__Supplied text__.
3
$\begingroup$

How many ways can $k$ numbers be chosen from the first $n$ natural numbers so that the longest string of consecutive numbers is exactly $m$ numbers long

For example, if choosing $k = 7$ distinct numbers from the first $n = 14$ natural numbers ($1-14$), how many combinations of numbers are there that have exactly $m = 3$ consecutive numbers?

Some sets that satisfy this would be $[1,2,3,5,7,10,13]$, $[1,2,3,7,8,10,11]$, or $[1,2,3,6,9,10,11]$.

Obviously $m \le k \le n$, and the order of the numbers picked does not matter, but there is no repetition, so $[1,2,3]$ is the same as $[2,1,3]$, but $[1,1,3]$ is not allowed.

For cases when $m \gt \frac k2$ I believe the equation $$2* \binom {n-m-1}{k-m} + (n-m-1)*\binom{n-m-2}{k-m}$$

will produce the correct answer, but for values of $m \le \frac k2$ I do not know how to account for multiple strings of consecutive digits in the same set (eg. $[\textbf{1,2,3},6,\textbf{8,9,10}]$) not being counted twice.


If anyone could give me help with this example that I could extrapolate from or (ideally) a formula or any references to solve for a general case it would be much appreciated.

$\endgroup$
  • $\begingroup$ I posted an answer, but then looked back at your question and realized that I didn't understand it completely. When you say the selection has exactly $m$ consecutive numbers, do you mean there is exactly one string of $m$ consecutive numbers but that there may also be other consecutive strings that are shorter? $\endgroup$ – user84413 Jul 23 '17 at 20:14
  • $\begingroup$ Yes. The way I meant it was that there may be other strings that are shorter, so for example if $n=10$, $k=7$, and $m=3$ you could have $[1,2,3, 5,6,7,9]$ which would have multiple strings of length $m$ or $[1,3,4,5,7,8,10]$ which would have one string of length $m$ but also other shorter strings of consecutive numbers. However, you could not have $[1,2,4,5,6,7,9]$ because that has a string of length greater than $m$. $\endgroup$ – corndog Jul 24 '17 at 0:23
  • $\begingroup$ Sorry, I realize that what I wrote could have been interpreted differently than what I meant. Instead of exactly one string of length $m$, I meant that there could be multiple strings, but none longer than length $m$. $\endgroup$ – corndog Jul 24 '17 at 0:26
  • 1
    $\begingroup$ Thanks for explaining this; I think we misinterpreted the question because of the way the title is worded. $\endgroup$ – user84413 Jul 24 '17 at 17:48
  • 1
    $\begingroup$ Good, that sounds better. With standard terminology you are speaking of k-subsets from set $\{1,2,\cdots , n\}$ which contains .... It's a very interesting problem I am trying to work out. $\endgroup$ – G Cab Jul 29 '17 at 0:42
3
$\begingroup$

Let $l=n-k$, and line up $l$ sticks (representing the numbers not chosen).

__Dataset entries__.
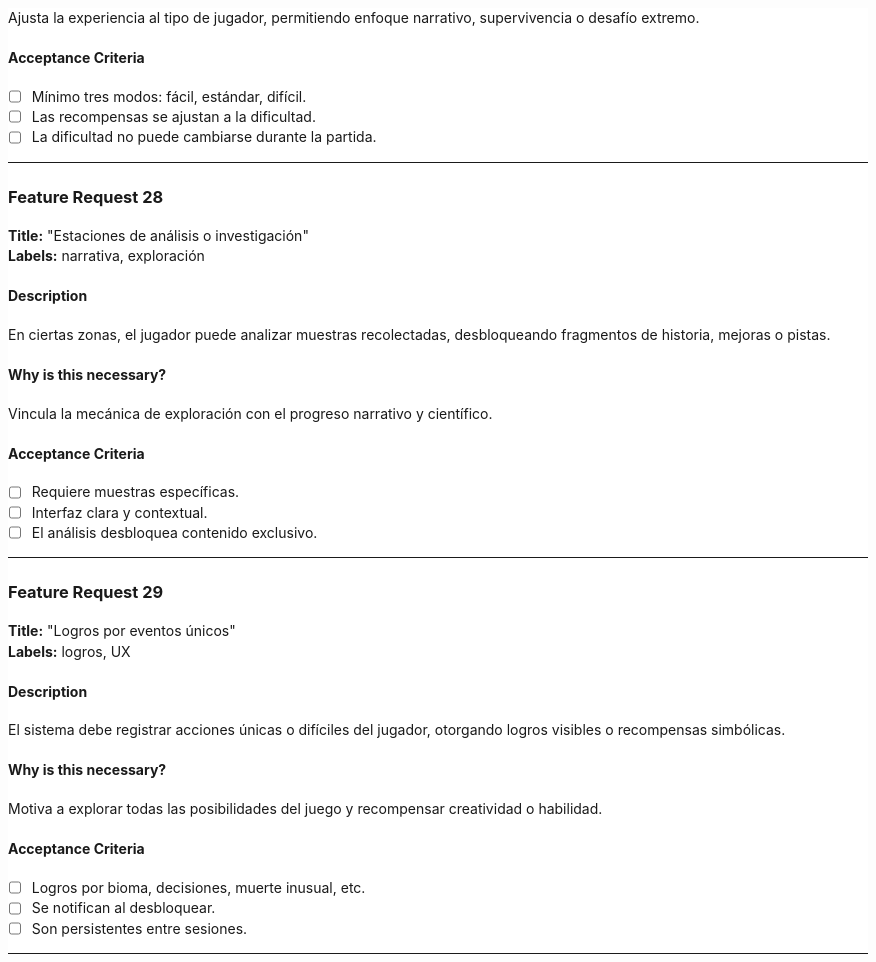 Ajusta la experiencia al tipo de jugador, permitiendo enfoque narrativo, supervivencia o desafío extremo.

#### Acceptance Criteria

- [ ] Mínimo tres modos: fácil, estándar, difícil.
- [ ] Las recompensas se ajustan a la dificultad.
- [ ] La dificultad no puede cambiarse durante la partida.

---

### Feature Request 28

**Title:** "Estaciones de análisis o investigación"  
**Labels:** narrativa, exploración

#### Description

En ciertas zonas, el jugador puede analizar muestras recolectadas, desbloqueando fragmentos de historia, mejoras o
pistas.

#### Why is this necessary?

Vincula la mecánica de exploración con el progreso narrativo y científico.

#### Acceptance Criteria

- [ ] Requiere muestras específicas.
- [ ] Interfaz clara y contextual.
- [ ] El análisis desbloquea contenido exclusivo.

---

### Feature Request 29

**Title:** "Logros por eventos únicos"  
**Labels:** logros, UX

#### Description

El sistema debe registrar acciones únicas o difíciles del jugador, otorgando logros visibles o recompensas simbólicas.

#### Why is this necessary?

Motiva a explorar todas las posibilidades del juego y recompensar creatividad o habilidad.

#### Acceptance Criteria

- [ ] Logros por bioma, decisiones, muerte inusual, etc.
- [ ] Se notifican al desbloquear.
- [ ] Son persistentes entre sesiones.

---

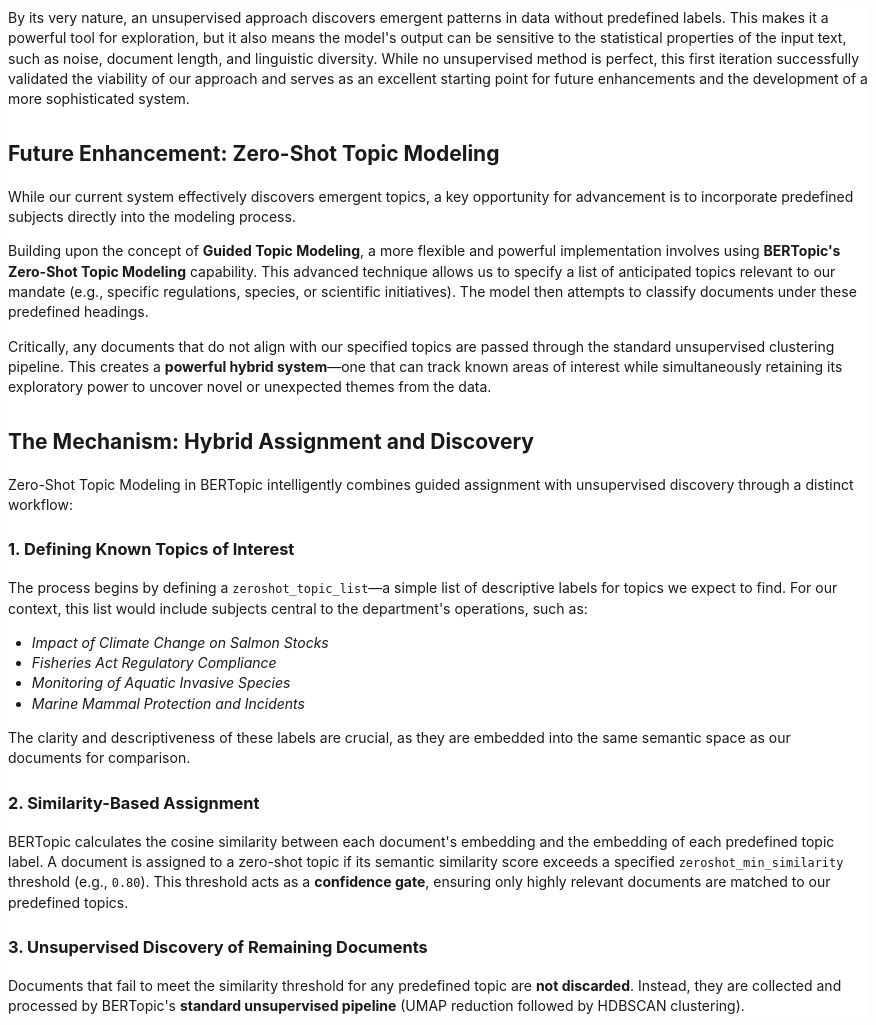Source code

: By its very nature, an unsupervised approach discovers emergent patterns in data without predefined labels. This makes it a powerful tool for exploration, but it also means the model's output can be sensitive to the statistical properties of the input text, such as noise, document length, and linguistic diversity.
While no unsupervised method is perfect, this first iteration successfully validated the viability of our approach and serves as an excellent starting point for future enhancements and the development of a more sophisticated system.

## Future Enhancement: Zero-Shot Topic Modeling

While our current system effectively discovers emergent topics, a key opportunity for advancement is to incorporate predefined subjects directly into the modeling process.

Building upon the concept of **Guided Topic Modeling**, a more flexible and powerful implementation involves using **BERTopic's Zero-Shot Topic Modeling** capability. This advanced technique allows us to specify a list of anticipated topics relevant to our mandate (e.g., specific regulations, species, or scientific initiatives). The model then attempts to classify documents under these predefined headings.

Critically, any documents that do not align with our specified topics are passed through the standard unsupervised clustering pipeline. This creates a **powerful hybrid system**—one that can track known areas of interest while simultaneously retaining its exploratory power to uncover novel or unexpected themes from the data.

## The Mechanism: Hybrid Assignment and Discovery

Zero-Shot Topic Modeling in BERTopic intelligently combines guided assignment with unsupervised discovery through a distinct workflow:

### 1. Defining Known Topics of Interest

The process begins by defining a `zeroshot_topic_list`—a simple list of descriptive labels for topics we expect to find. For our context, this list would include subjects central to the department's operations, such as:

- *Impact of Climate Change on Salmon Stocks*
- *Fisheries Act Regulatory Compliance*
- *Monitoring of Aquatic Invasive Species*
- *Marine Mammal Protection and Incidents*

The clarity and descriptiveness of these labels are crucial, as they are embedded into the same semantic space as our documents for comparison.

### 2. Similarity-Based Assignment

BERTopic calculates the cosine similarity between each document's embedding and the embedding of each predefined topic label. A document is assigned to a zero-shot topic if its semantic similarity score exceeds a specified `zeroshot_min_similarity` threshold (e.g., `0.80`). This threshold acts as a **confidence gate**, ensuring only highly relevant documents are matched to our predefined topics.

### 3. Unsupervised Discovery of Remaining Documents

Documents that fail to meet the similarity threshold for any predefined topic are **not discarded**. Instead, they are collected and processed by BERTopic's **standard unsupervised pipeline** (UMAP reduction followed by HDBSCAN clustering).
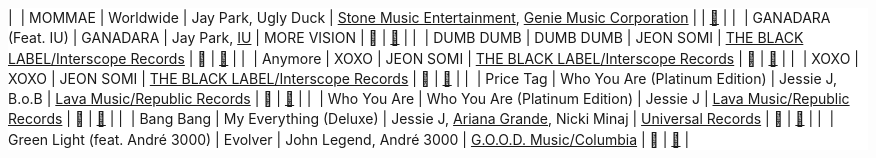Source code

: | <img src="https://i.scdn.co/image/ab67616d0000b2734b378770cd6b77e86f8a6288" alt="" width="50" /> | MOMMAE                                                                                                             | Worldwide                                                                  | Jay Park, Ugly Duck                                                                                   | [Stone Music Entertainment](../labels/stone_music_entertainment.md), [Genie Music Corporation](../labels/genie_music_corporation.md) |     | [🔗](https://open.spotify.com/track/1LNlfvPQmB0cqYJQQskZ8x) |
| <img src="https://i.scdn.co/image/ab67616d0000b2738c0defcb336a0296eb7d704a" alt="" width="50" /> | GANADARA (Feat. IU)                                                                                                | GANADARA                                                                   | Jay Park, [IU](../artists/iu.md)                                                                      | MORE VISION                                                                                                                          | 💚   | [🔗](https://open.spotify.com/track/5quFr5s5PXYfUX5jV2EBZ1) |
| <img src="https://i.scdn.co/image/ab67616d0000b273fddc804f96cdd6a7de9bcc09" alt="" width="50" /> | DUMB DUMB                                                                                                          | DUMB DUMB                                                                  | JEON SOMI                                                                                             | [THE BLACK LABEL/Interscope Records](../labels/interscope_records.md)                                                                | 💚   | [🔗](https://open.spotify.com/track/0dnkOK5hGUCmIJ7FDF0yHz) |
| <img src="https://i.scdn.co/image/ab67616d0000b273350ecac91d0f0af55788c648" alt="" width="50" /> | Anymore                                                                                                            | XOXO                                                                       | JEON SOMI                                                                                             | [THE BLACK LABEL/Interscope Records](../labels/interscope_records.md)                                                                | 💚   | [🔗](https://open.spotify.com/track/6GwtJzM3yffZ4FJ39QuUcE) |
| <img src="https://i.scdn.co/image/ab67616d0000b273350ecac91d0f0af55788c648" alt="" width="50" /> | XOXO                                                                                                               | XOXO                                                                       | JEON SOMI                                                                                             | [THE BLACK LABEL/Interscope Records](../labels/interscope_records.md)                                                                | 💚   | [🔗](https://open.spotify.com/track/4r34Yi0eltsu1tp6z4lq3x) |
| <img src="https://i.scdn.co/image/ab67616d0000b2739900b995cd1a81c35c574ab0" alt="" width="50" /> | Price Tag                                                                                                          | Who You Are (Platinum Edition)                                             | Jessie J, B.o.B                                                                                       | [Lava Music/Republic Records](../labels/lava_music.md)                                                                               | 💚   | [🔗](https://open.spotify.com/track/5mvKuE9Lf9ARVXVXA32kK9) |
| <img src="https://i.scdn.co/image/ab67616d0000b2739900b995cd1a81c35c574ab0" alt="" width="50" /> | Who You Are                                                                                                        | Who You Are (Platinum Edition)                                             | Jessie J                                                                                              | [Lava Music/Republic Records](../labels/lava_music.md)                                                                               | 💚   | [🔗](https://open.spotify.com/track/65lIGCfW59BxcEJnnIOCq3) |
| <img src="https://i.scdn.co/image/ab67616d0000b273deec12a28d1e336c5052e9aa" alt="" width="50" /> | Bang Bang                                                                                                          | My Everything (Deluxe)                                                     | Jessie J, [Ariana Grande](../artists/ariana_grande.md), Nicki Minaj                                   | [Universal Records](../labels/universal_music_llc.md)                                                                                | 💚   | [🔗](https://open.spotify.com/track/466s1BacUmiRdR3ISvNjyx) |
| <img src="https://i.scdn.co/image/ab67616d0000b273d70bbffa859a9f9ca6f10496" alt="" width="50" /> | Green Light (feat. André 3000)                                                                                     | Evolver                                                                    | John Legend, André 3000                                                                               | [G.O.O.D. Music/Columbia](../labels/columbia.md)                                                                                     | 💚   | [🔗](https://open.spotify.com/track/72by3Re4C3eVEBXvsUo0zV) |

__Problems and tasks__.
a. In the forum thread, what values of k and n does the opening example use?
b. Rewrite the forum thread's passage starting at "Some sets that" and ending at "be much appreciated.", putting "selections" in place of "sets".
The items have no connection to the forum thread.

__Answers for the tasks__.
a. k = 7 and n = 14.

b.
Some selections that satisfy this would be $[1,2,3,5,7,10,13]$, $[1,2,3,7,8,10,11]$, or $[1,2,3,6,9,10,11]$.

Obviously $m \le k \le n$, and the order of the numbers picked does not matter, but there is no repetition, so $[1,2,3]$ is the same as $[2,1,3]$, but $[1,1,3]$ is not allowed.

For cases when $m \gt \frac k2$ I believe the equation $$2* \binom {n-m-1}{k-m} + (n-m-1)*\binom{n-m-2}{k-m}$$

will produce the correct answer, but for values of $m \le \frac k2$ I do not know how to account for multiple strings of consecutive digits in the same set (eg. $[\textbf{1,2,3},6,\textbf{8,9,10}]$) not being counted twice.


If anyone could give me help with this example that I could extrapolate from or (ideally) a formula or any references to solve for a general case it would be much appreciated.